Alle notwendigen Infos stehen in den 6000 anderen Themen, einfach mal die Seiten hier durchgucken. Bei dem Budget ist was gebrauchtes auf jeden Fall der richtige Weg.


----------



## MTB-News.de




----------



## Martini99 (21. Mai 2012)

Ich hab mir schon ein paar Threads durchgelesen, aber ich weiß immer noch nicht wie lang mein Oberrohr sein sollte bei meiner Größe. Am Dirtradl hab ich ein Oberrohr von 550mm, aber dass ist beim Bmx bestimmt anders oder?


----------



## Daniel_D (22. Mai 2012)

21" das Sputnic im Bikemarkt ist ein mehr als ordentliches Rad zu dem Preis.

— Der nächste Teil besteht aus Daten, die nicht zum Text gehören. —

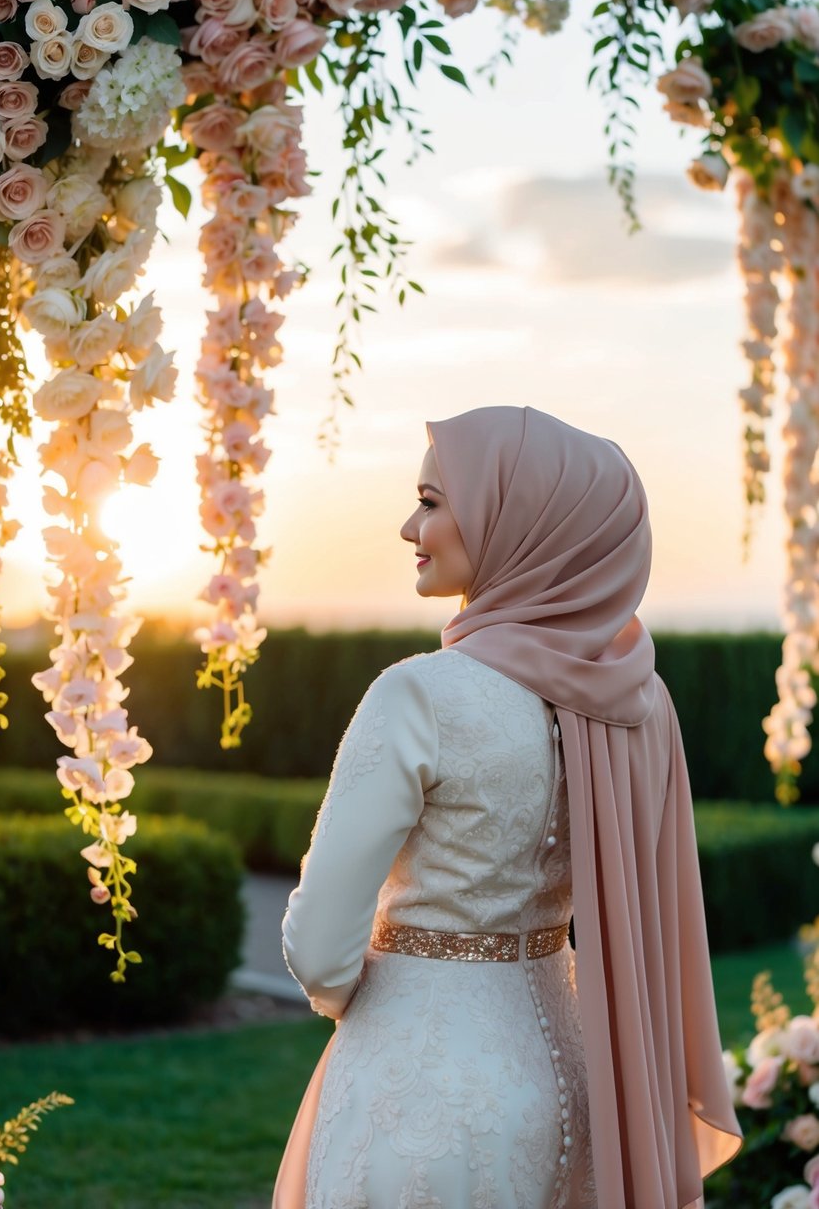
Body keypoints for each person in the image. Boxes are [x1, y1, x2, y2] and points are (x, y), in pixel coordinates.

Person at [273, 405, 742, 1209]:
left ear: (512, 519)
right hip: (585, 1085)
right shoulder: (634, 699)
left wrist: (385, 993)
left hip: (420, 1092)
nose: (407, 525)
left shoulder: (421, 693)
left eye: (431, 499)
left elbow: (320, 952)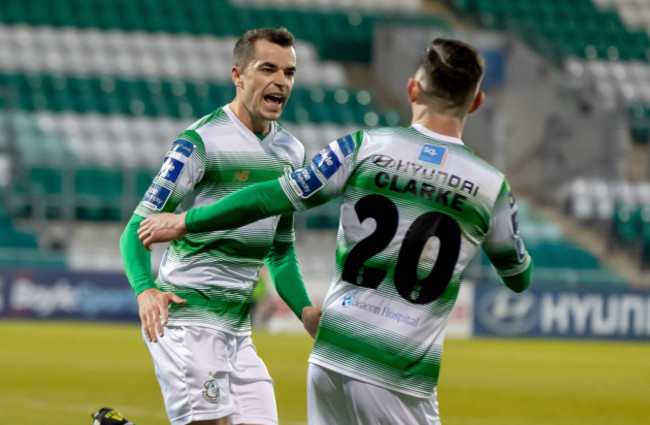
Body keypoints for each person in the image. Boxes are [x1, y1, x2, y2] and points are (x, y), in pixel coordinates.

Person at [137, 37, 534, 425]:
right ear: (477, 102)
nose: (282, 79)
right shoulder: (491, 186)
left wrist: (187, 220)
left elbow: (267, 199)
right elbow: (518, 276)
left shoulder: (361, 147)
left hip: (331, 357)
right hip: (401, 374)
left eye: (289, 71)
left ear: (413, 89)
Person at [119, 27, 321, 425]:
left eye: (289, 72)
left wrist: (305, 310)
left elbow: (280, 249)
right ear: (238, 75)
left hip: (236, 329)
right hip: (186, 319)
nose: (281, 81)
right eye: (268, 69)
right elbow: (135, 229)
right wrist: (145, 290)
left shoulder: (291, 152)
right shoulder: (200, 142)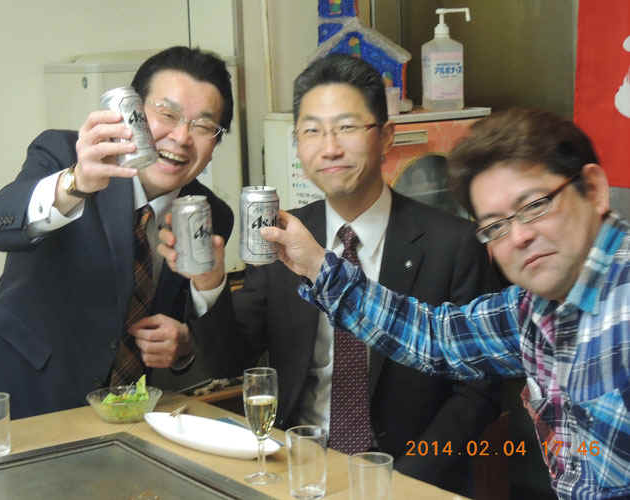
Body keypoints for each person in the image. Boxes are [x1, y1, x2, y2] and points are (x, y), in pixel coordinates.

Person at [159, 53, 501, 496]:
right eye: (312, 131)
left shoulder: (453, 244)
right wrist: (208, 282)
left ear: (386, 137)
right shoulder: (280, 235)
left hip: (408, 475)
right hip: (298, 469)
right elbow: (229, 361)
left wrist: (402, 479)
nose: (330, 148)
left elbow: (478, 391)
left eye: (347, 127)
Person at [263, 108, 630, 499]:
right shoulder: (536, 308)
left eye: (536, 205)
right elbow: (436, 337)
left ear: (593, 189)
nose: (519, 236)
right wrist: (317, 265)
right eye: (496, 226)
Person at [0, 46, 237, 427]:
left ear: (216, 142)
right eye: (167, 114)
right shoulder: (64, 154)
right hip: (17, 406)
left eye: (203, 126)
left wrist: (186, 342)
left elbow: (220, 353)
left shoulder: (212, 214)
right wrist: (75, 182)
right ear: (133, 112)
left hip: (123, 423)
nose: (180, 137)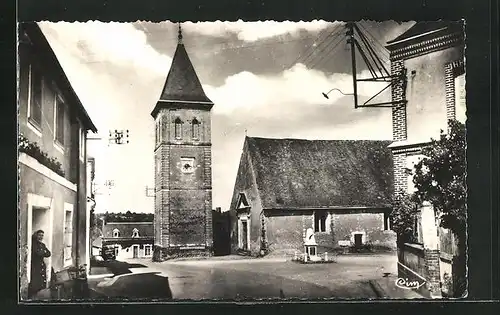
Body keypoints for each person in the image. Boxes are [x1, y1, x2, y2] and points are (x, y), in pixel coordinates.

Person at [28, 230, 51, 298]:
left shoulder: (42, 245)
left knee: (41, 283)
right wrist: (43, 251)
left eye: (42, 235)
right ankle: (33, 296)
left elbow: (48, 253)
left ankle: (38, 295)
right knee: (35, 283)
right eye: (39, 235)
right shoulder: (33, 244)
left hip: (41, 266)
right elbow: (38, 253)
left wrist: (42, 251)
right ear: (36, 235)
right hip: (35, 266)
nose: (41, 237)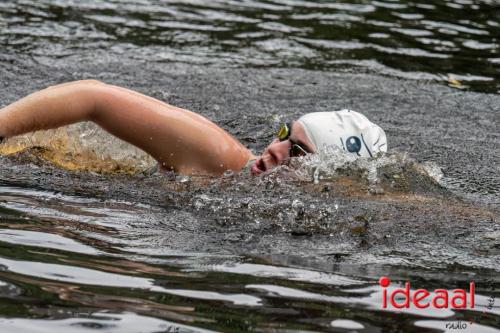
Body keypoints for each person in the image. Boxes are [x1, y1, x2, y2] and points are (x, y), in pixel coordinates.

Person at [0, 80, 387, 176]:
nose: (275, 150)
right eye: (286, 134)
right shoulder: (217, 156)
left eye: (299, 152)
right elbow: (93, 97)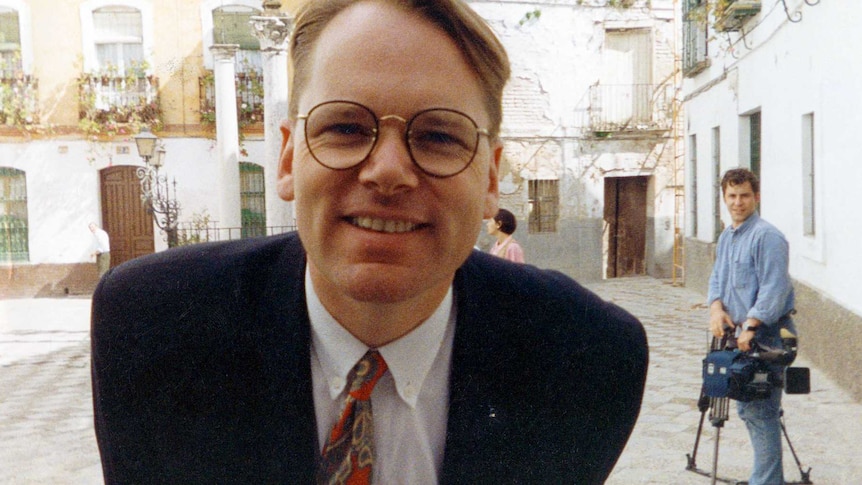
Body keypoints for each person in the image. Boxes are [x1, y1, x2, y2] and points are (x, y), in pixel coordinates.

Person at [90, 1, 648, 483]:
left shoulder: (588, 357)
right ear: (288, 159)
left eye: (437, 136)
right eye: (346, 128)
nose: (387, 171)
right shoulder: (152, 329)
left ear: (491, 180)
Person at [707, 168, 796, 485]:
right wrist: (716, 307)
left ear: (756, 197)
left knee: (760, 414)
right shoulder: (727, 236)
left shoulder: (767, 237)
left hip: (766, 337)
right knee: (749, 410)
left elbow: (775, 288)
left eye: (744, 195)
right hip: (737, 338)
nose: (738, 202)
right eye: (731, 196)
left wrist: (752, 325)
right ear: (724, 199)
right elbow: (717, 276)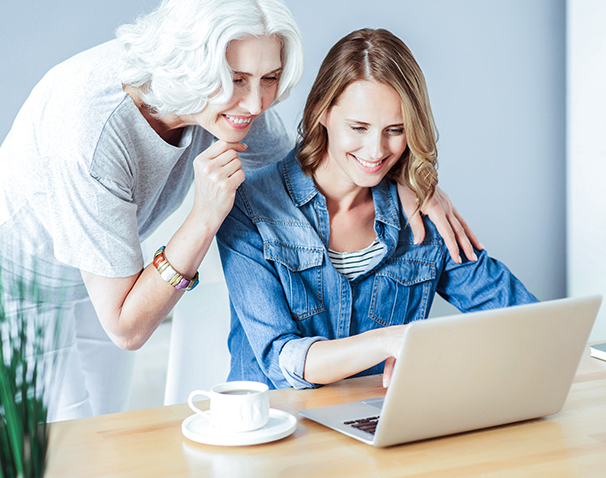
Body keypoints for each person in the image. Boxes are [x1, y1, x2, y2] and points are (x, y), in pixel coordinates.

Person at [0, 0, 475, 421]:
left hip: (107, 269)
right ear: (193, 64)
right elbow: (127, 327)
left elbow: (303, 168)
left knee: (102, 428)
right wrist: (203, 218)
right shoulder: (89, 135)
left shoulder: (228, 99)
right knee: (57, 440)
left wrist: (409, 182)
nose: (255, 102)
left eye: (269, 78)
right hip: (20, 281)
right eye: (237, 79)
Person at [216, 28, 538, 391]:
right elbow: (279, 358)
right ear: (322, 111)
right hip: (278, 428)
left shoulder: (420, 213)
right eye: (359, 127)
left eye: (395, 130)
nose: (375, 150)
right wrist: (390, 341)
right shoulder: (248, 206)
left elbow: (523, 320)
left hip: (380, 428)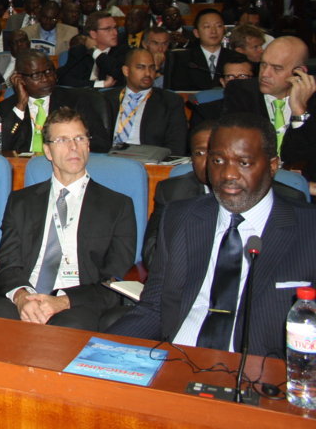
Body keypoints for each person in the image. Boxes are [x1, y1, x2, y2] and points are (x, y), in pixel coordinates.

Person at [110, 113, 316, 357]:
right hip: (177, 357)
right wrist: (101, 352)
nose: (228, 174)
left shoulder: (308, 229)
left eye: (244, 163)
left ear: (272, 166)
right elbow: (154, 307)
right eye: (218, 160)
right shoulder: (180, 217)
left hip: (261, 367)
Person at [0, 107, 135, 330]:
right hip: (26, 296)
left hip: (78, 304)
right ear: (48, 151)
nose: (73, 147)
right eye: (62, 140)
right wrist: (21, 297)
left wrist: (62, 301)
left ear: (88, 145)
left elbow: (113, 280)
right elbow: (8, 264)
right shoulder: (21, 202)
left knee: (63, 332)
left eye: (79, 138)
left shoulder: (117, 206)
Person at [140, 119, 306, 268]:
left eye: (242, 162)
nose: (209, 163)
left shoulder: (288, 199)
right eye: (200, 153)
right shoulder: (174, 194)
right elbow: (153, 258)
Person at [222, 36, 315, 170]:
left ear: (299, 72)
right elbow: (237, 147)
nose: (265, 74)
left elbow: (306, 157)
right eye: (263, 64)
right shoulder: (240, 92)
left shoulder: (313, 99)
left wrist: (299, 113)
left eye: (277, 68)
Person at [0, 52, 111, 153]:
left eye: (48, 71)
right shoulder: (6, 108)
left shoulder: (76, 101)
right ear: (20, 79)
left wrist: (66, 145)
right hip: (21, 167)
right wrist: (21, 105)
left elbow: (102, 143)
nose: (45, 79)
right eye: (36, 75)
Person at [105, 48, 188, 156]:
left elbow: (176, 145)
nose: (148, 73)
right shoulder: (105, 99)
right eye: (141, 67)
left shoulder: (170, 101)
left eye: (152, 68)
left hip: (148, 161)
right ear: (126, 71)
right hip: (108, 159)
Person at [168, 9, 238, 91]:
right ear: (196, 33)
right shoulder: (183, 59)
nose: (213, 31)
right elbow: (179, 90)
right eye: (207, 26)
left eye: (218, 26)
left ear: (224, 30)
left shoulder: (236, 58)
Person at [57, 11, 125, 89]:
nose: (115, 33)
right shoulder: (79, 51)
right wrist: (101, 84)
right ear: (93, 34)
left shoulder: (123, 50)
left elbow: (118, 74)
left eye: (115, 27)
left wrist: (94, 51)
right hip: (83, 95)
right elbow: (65, 80)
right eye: (108, 29)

Was Besseres findest du mit Sicherheit kaum.


----------



## Martini99 (22. Mai 2012)

Danke, hat sich erledigt.


----------



## silvy (24. Juni 2012)

Ich hätte fürn schmalen Taler ein BMX von Subrosa abzugeben.
Kannst mir ja 'ne PN schreiben.


----------



## RISE (24. Juni 2012)

Verkaufsangebote NUR im Verkaufsforum oder Bikemarkt.


----------